CHOP Researchers Develop a New Class of CAR-T Cells that Target Previously Untargetable Cancer Drivers

In a breakthrough for the treatment of aggressive solid cancers, researchers at Children’s Hospital of Philadelphia (CHOP) have developed a novel cancer therapy that targets proteins inside cancer cells that are essential for tumor growth and survival but have been historically impossible to reach. Using the power of large data sets and advanced computational approaches, the researchers were able to identify peptides that are presented on the surface of tumor cells and can be targeted with “peptide-centric” chimeric antigen receptors (PC-CARs), a new class of engineered T cells, stimulating an immune response that eradicates tumors.

The discovery, which was described today in Nature, opens the door to treating a broader array of cancers with immunotherapy as well as applying each therapy across a greater proportion of the population.

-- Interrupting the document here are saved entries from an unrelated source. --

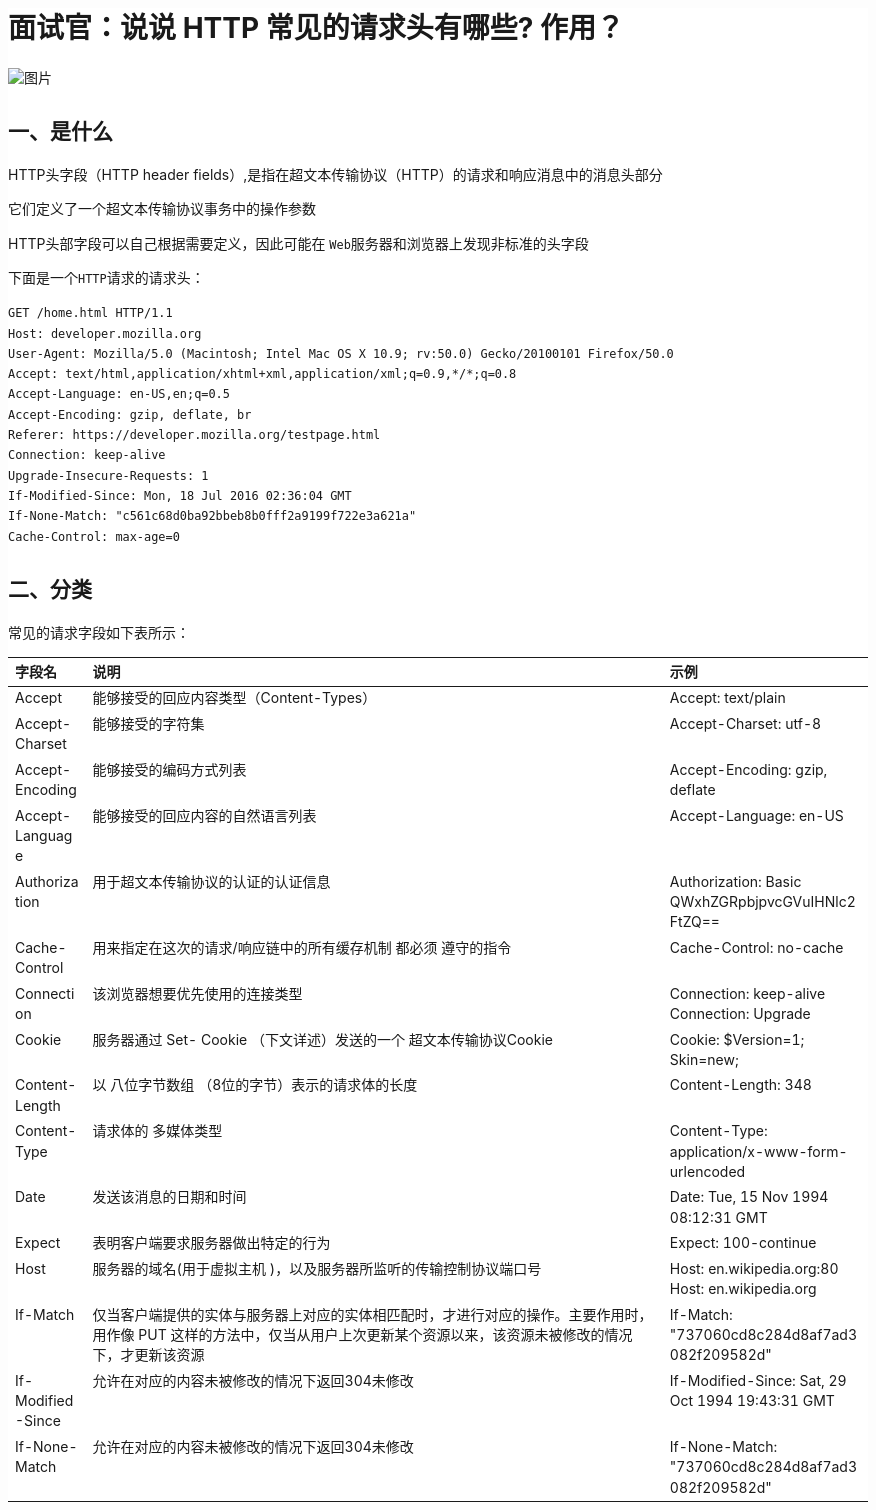 # 面试官：说说 HTTP 常见的请求头有哪些? 作用？



![图片](https://cdn.jsdelivr.net/gh/IceRain-mvc/cdn/img/640-20210928153343821)

## 一、是什么

HTTP头字段（HTTP header fields）,是指在超文本传输协议（HTTP）的请求和响应消息中的消息头部分

它们定义了一个超文本传输协议事务中的操作参数

HTTP头部字段可以自己根据需要定义，因此可能在 `Web`服务器和浏览器上发现非标准的头字段

下面是一个`HTTP`请求的请求头：

```http
GET /home.html HTTP/1.1
Host: developer.mozilla.org
User-Agent: Mozilla/5.0 (Macintosh; Intel Mac OS X 10.9; rv:50.0) Gecko/20100101 Firefox/50.0
Accept: text/html,application/xhtml+xml,application/xml;q=0.9,*/*;q=0.8
Accept-Language: en-US,en;q=0.5
Accept-Encoding: gzip, deflate, br
Referer: https://developer.mozilla.org/testpage.html
Connection: keep-alive
Upgrade-Insecure-Requests: 1
If-Modified-Since: Mon, 18 Jul 2016 02:36:04 GMT
If-None-Match: "c561c68d0ba92bbeb8b0fff2a9199f722e3a621a"
Cache-Control: max-age=0
```

## 二、分类

常见的请求字段如下表所示：

| 字段名            | 说明                                                         | 示例                                                         |
| :---------------- | :----------------------------------------------------------- | :----------------------------------------------------------- |
| Accept            | 能够接受的回应内容类型（Content-Types）                      | Accept: text/plain                                           |
| Accept-Charset    | 能够接受的字符集                                             | Accept-Charset: utf-8                                        |
| Accept-Encoding   | 能够接受的编码方式列表                                       | Accept-Encoding: gzip, deflate                               |
| Accept-Language   | 能够接受的回应内容的自然语言列表                             | Accept-Language: en-US                                       |
| Authorization     | 用于超文本传输协议的认证的认证信息                           | Authorization: Basic QWxhZGRpbjpvcGVuIHNlc2FtZQ==            |
| Cache-Control     | 用来指定在这次的请求/响应链中的所有缓存机制 都必须 遵守的指令 | Cache-Control: no-cache                                      |
| Connection        | 该浏览器想要优先使用的连接类型                               | Connection: keep-alive Connection: Upgrade                   |
| Cookie            | 服务器通过 Set- Cookie （下文详述）发送的一个 超文本传输协议Cookie | Cookie: $Version=1; Skin=new;                                |
| Content-Length    | 以 八位字节数组 （8位的字节）表示的请求体的长度              | Content-Length: 348                                          |
| Content-Type      | 请求体的 多媒体类型                                          | Content-Type: application/x-www-form-urlencoded              |
| Date              | 发送该消息的日期和时间                                       | Date: Tue, 15 Nov 1994 08:12:31 GMT                          |
| Expect            | 表明客户端要求服务器做出特定的行为                           | Expect: 100-continue                                         |
| Host              | 服务器的域名(用于虚拟主机 )，以及服务器所监听的传输控制协议端口号 | Host: en.wikipedia.org:80 Host: en.wikipedia.org             |
| If-Match          | 仅当客户端提供的实体与服务器上对应的实体相匹配时，才进行对应的操作。主要作用时，用作像 PUT 这样的方法中，仅当从用户上次更新某个资源以来，该资源未被修改的情况下，才更新该资源 | If-Match: "737060cd8c284d8af7ad3082f209582d"                 |
| If-Modified-Since | 允许在对应的内容未被修改的情况下返回304未修改                | If-Modified-Since: Sat, 29 Oct 1994 19:43:31 GMT             |
| If-None-Match     | 允许在对应的内容未被修改的情况下返回304未修改                | If-None-Match: "737060cd8c284d8af7ad3082f209582d"            |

“This research is extremely exciting because it raises the possibility of targeting very specific tumor molecules, expanding both the cancers that can be treated with immunotherapy and the patient population who can benefit,” said Mark Yarmarkovich, PhD, an investigator in the Maris Laboratory at Children’s Hospital of Philadelphia and first author of the paper. “By using a multi-omics approach, we were able to identify peptides specific to neuroblastoma tumors, but this method could be used in any cancer, allowing for a more personalized approach to cancer treatment.”